This week’s news flow will be heavy on geopolitics for obvious reasons, but there’s quite a bit on the macro calendar for when you get tired of reading about Nicolas Maduro.
The embattled BLS will release the December jobs report on Friday. Although some distortions from the US government shutdown will no doubt linger, this’ll be a cleaner read on the labor market than the Frankenstein release the bureau published on December 16.
Recall that the delayed impact of the Trump administration’s so-called “deferred resignation program” for federal employees resulted in a net 105,000-job loss in October. Hiring bounced back in November, according to the first estimate for that month which showed a 64,000 overall gain.
Consensus for December’s NFP print is 55,000. I’m sure there’s some science behind that but frankly it feels like we’re just using ~50,000 as a placeholder at a time when no one’s quite sure what to make of things.
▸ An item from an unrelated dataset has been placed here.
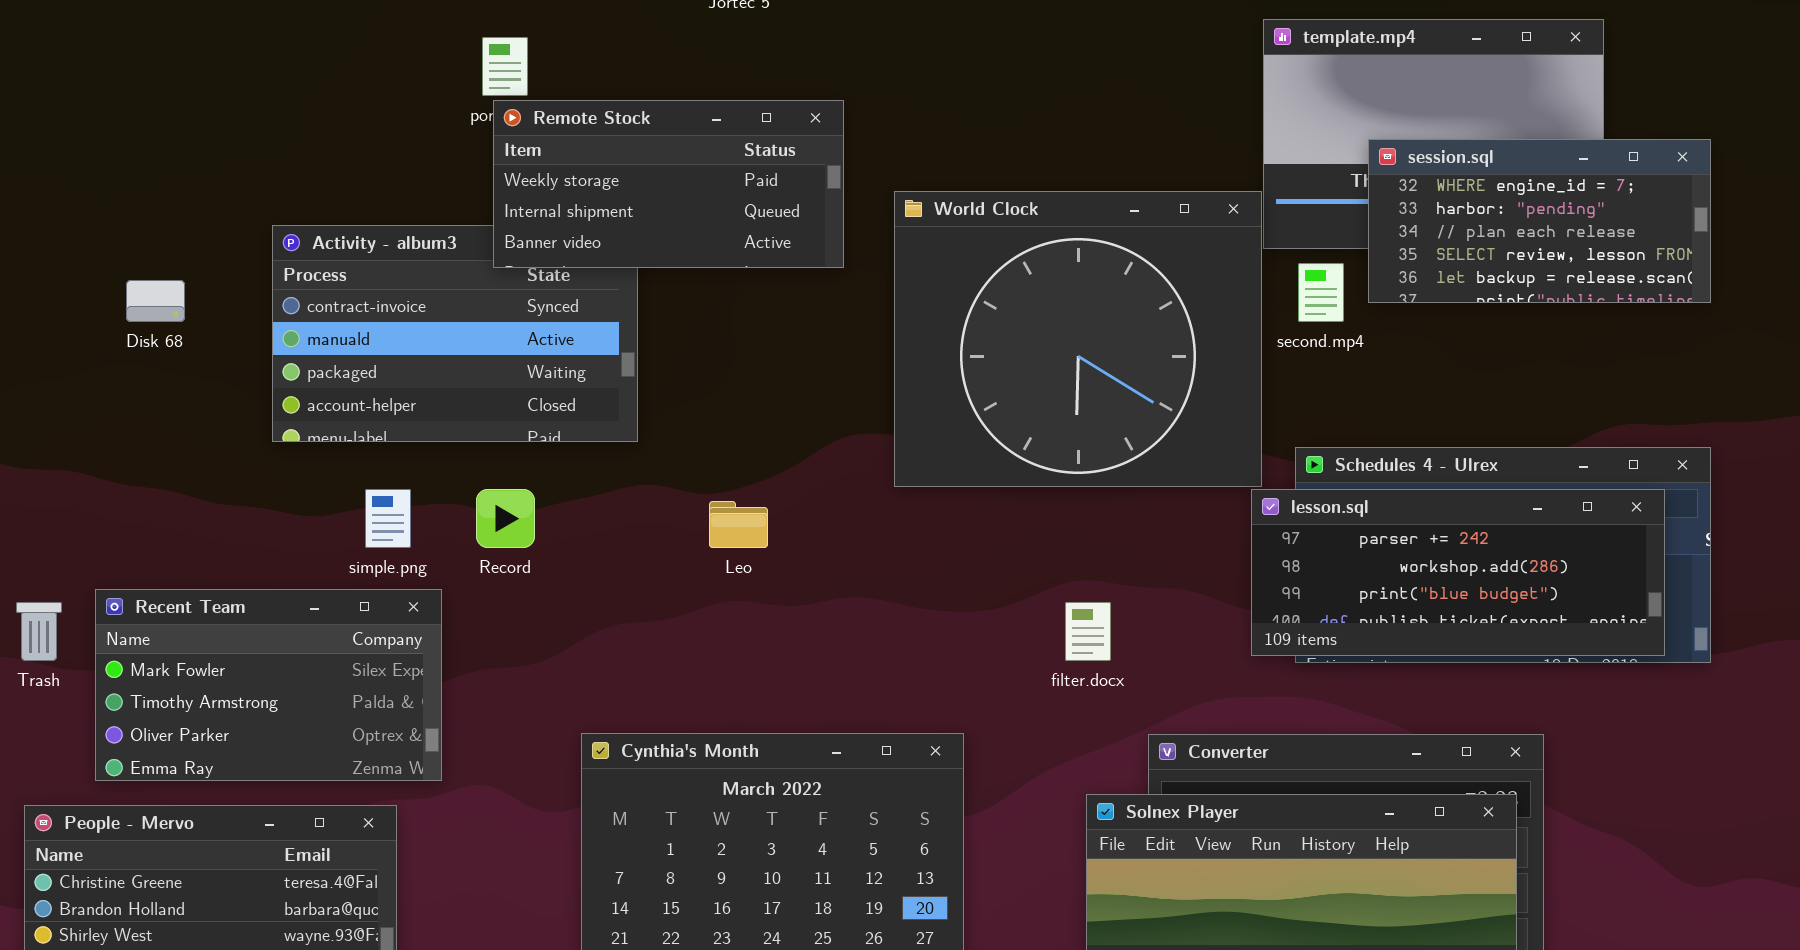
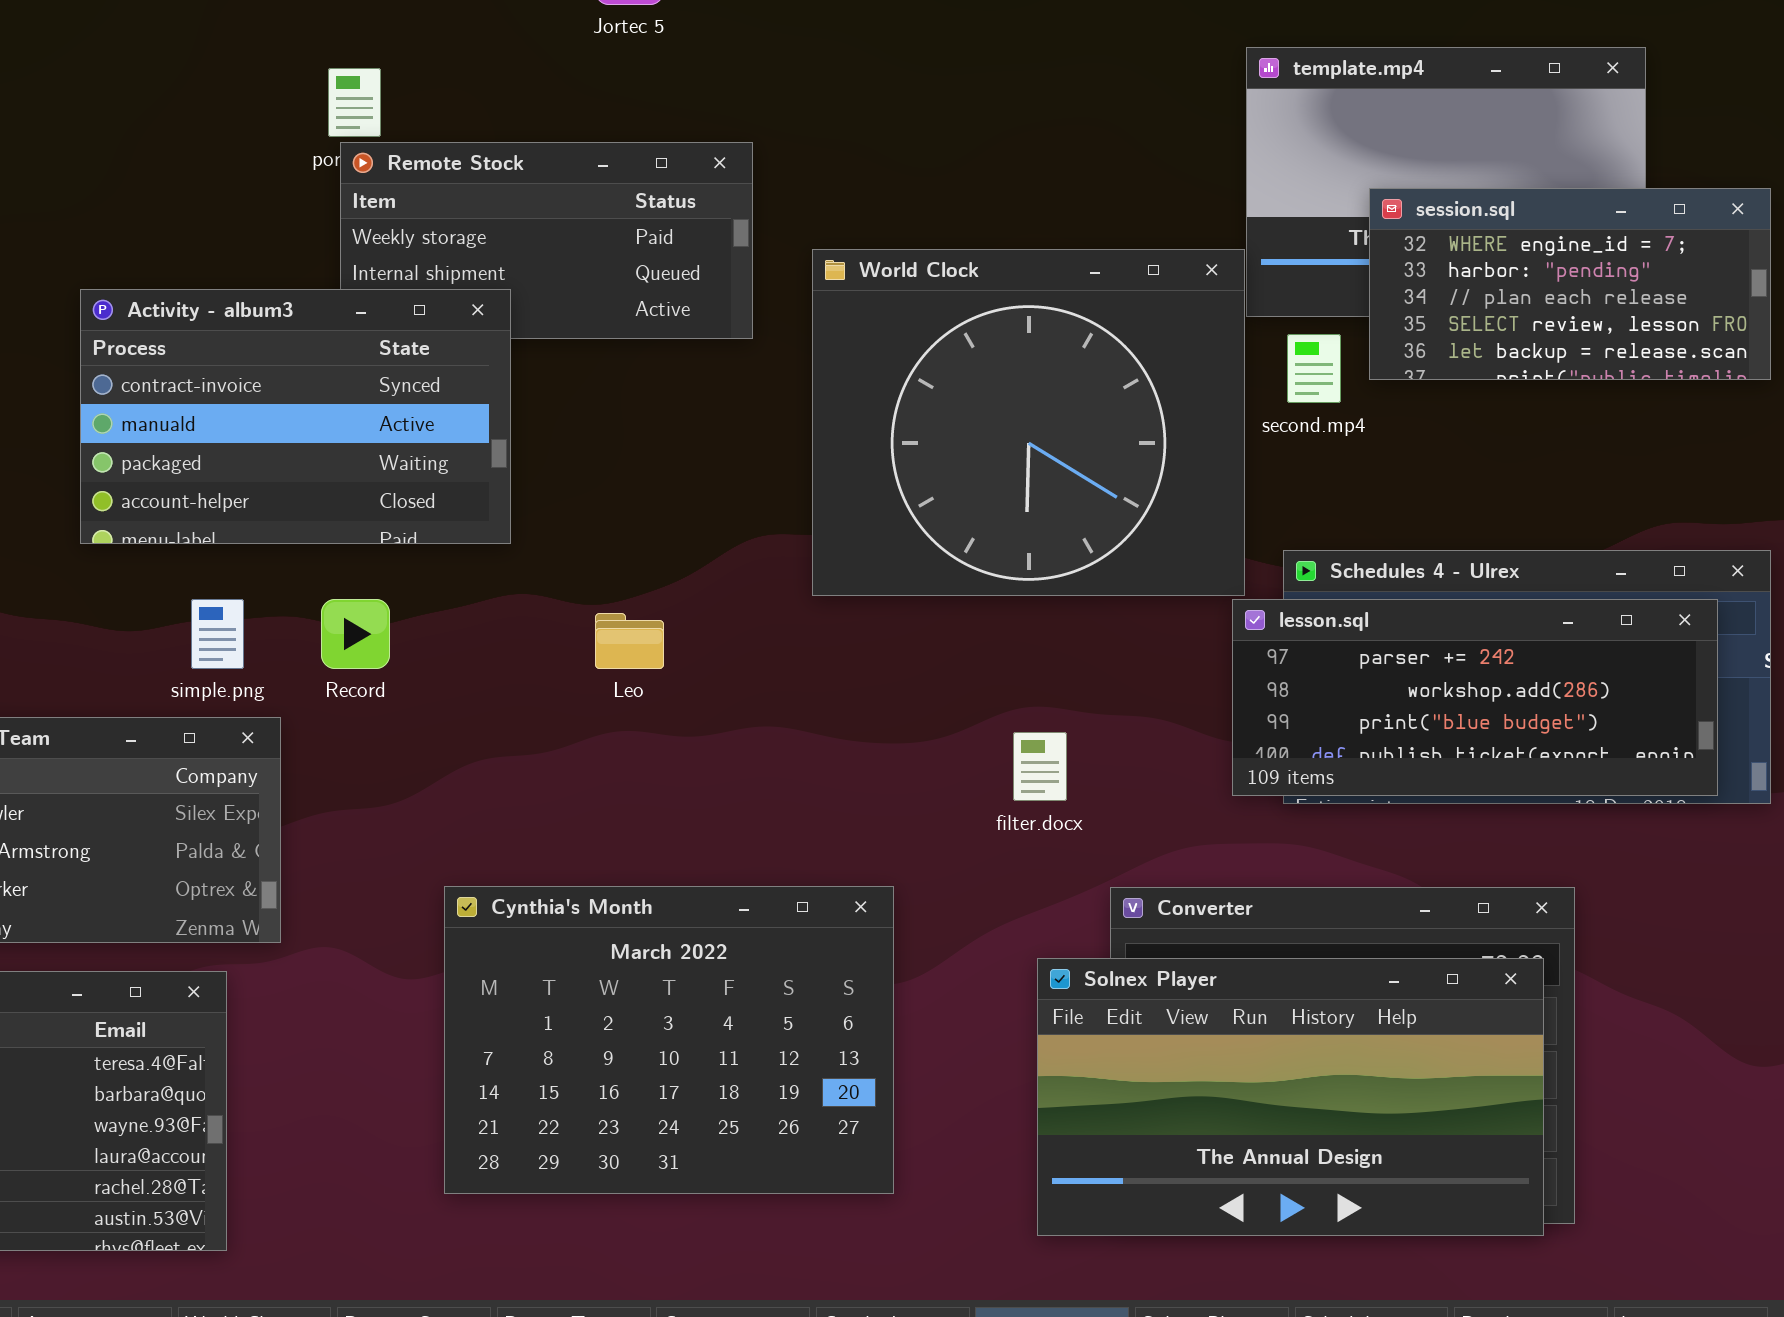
Activity - album3: [272,225,638,442] -> [80,289,511,544], raised

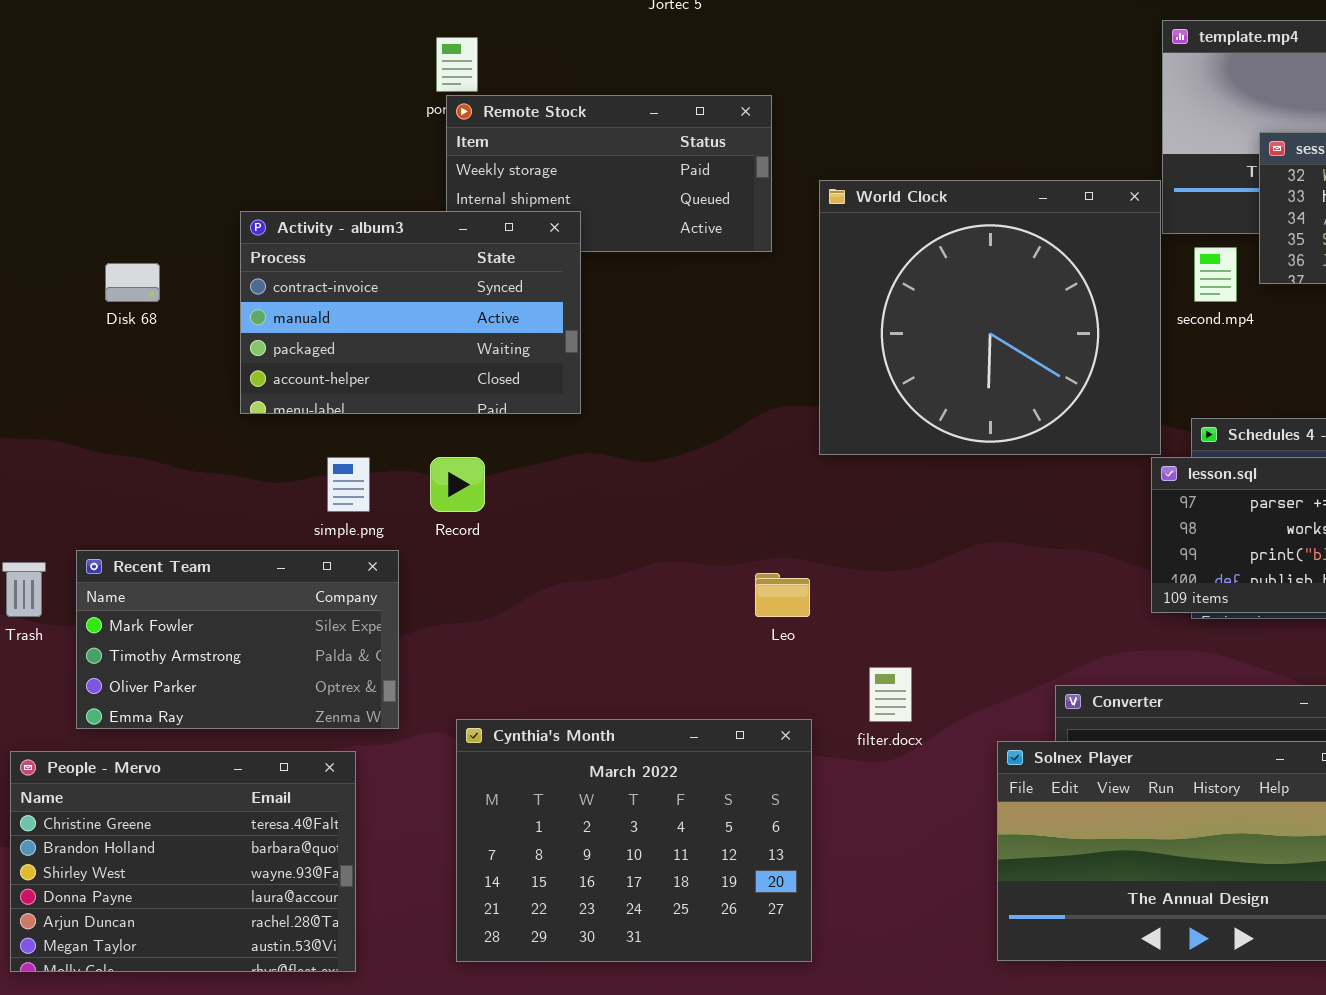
Leo: [595,613,664,669] -> [755,573,810,617], moved
filter.docx: [1013,732,1067,801] -> [869,667,912,722], moved
Cynthia's Month: [444,886,894,1194] -> [456,719,812,962], moved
Investors remain very skeptical of the BLS figures for all sorts of (good) reasons, which means ADP’s Wednesday update on private hiring (likewise seen at 55,000) and Challenger job cuts (on Thursday) will still garner quite a bit of attention.
I’ll be watching small business hiring in the ADP report. In the release covering November, firms with fewer than 50 employees shed 120,000 jobs, torpedoing the headline tally which printed a 32,000-job loss, the worst overall result since March of 2023.
There’s the chart again. That 120,000-job loss for small businesses in November counted as the largest one-month layoff in 15 years excluding the chaos around the onset of the pandemic in 2020.
The unemployment rate in the BLS household survey’s seen ticking down to 4.5% after rounding up to 4.6% in November. Most indicators continue to suggest the US hiring impulse is very weak, although rock-bottom jobless claims ostensibly underscore employers’ reluctance to let workers go (don’t tell Challenger).
It’s worth noting that ADP’s higher-frequency snapshot of private-sector job creation in the US inflected for the better in late-November and early-December.
Also on the US data docket this week: ISM manufacturing (seen in contraction territory for the — checks notes — 35th month in 38), ISM services (seen at 52.2), JOLTS for November, the first estimate of unit labor costs for Q3, the first of several catch-up government housing releases (starts and permits) and the preliminary read on University of Michigan sentiment for January (both that measure of household moods and the Conference Board’s metric registered some of their worst readouts on record in 2025).




If you’re looking for basic metrics to judge the health of a nation, work has to be right towards the top. In the final economic analysis, isn’t work what it’s all about. Amazing that in 2026 the wealthiest nation only has an iffy accounting of it.